§ **Supplied data**:
══════════════════════════════
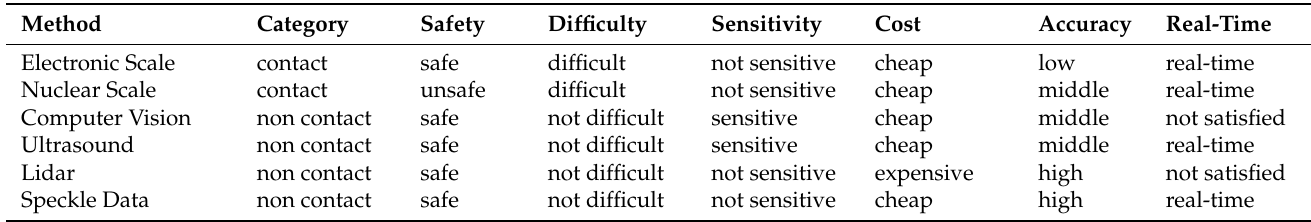
Table 3. Performance comparison of different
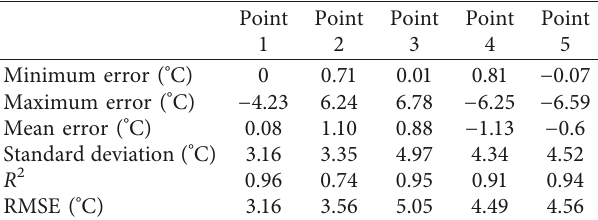
Table 6: Model fit between simulated and measured results for mean radiant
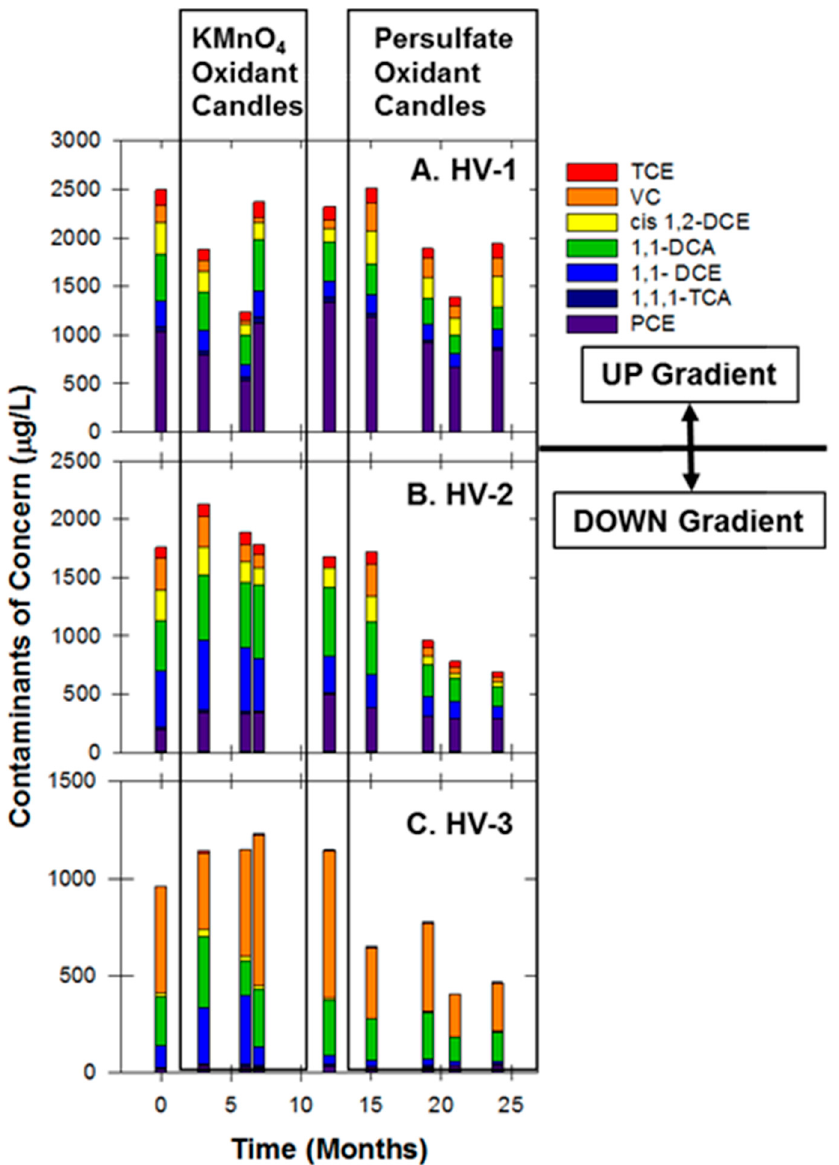
Figure 10. Temporal changes in contaminants of concern concentrations following installation of permanganate oxidant candles followed by persulfate oxidant candles at the Hoover site.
══════════════════════════════
§ **What the task requires**: Write out the whole listing above exactly; do not include the pictures.

§ **Expected answer**:
Table 3. Performance comparison of different
Table 6: Model fit between simulated and measured results for mean radiant
Figure 10. Temporal changes in contaminants of concern concentrations following installation of permanganate oxidant candles followed by persulfate oxidant candles at the Hoover site.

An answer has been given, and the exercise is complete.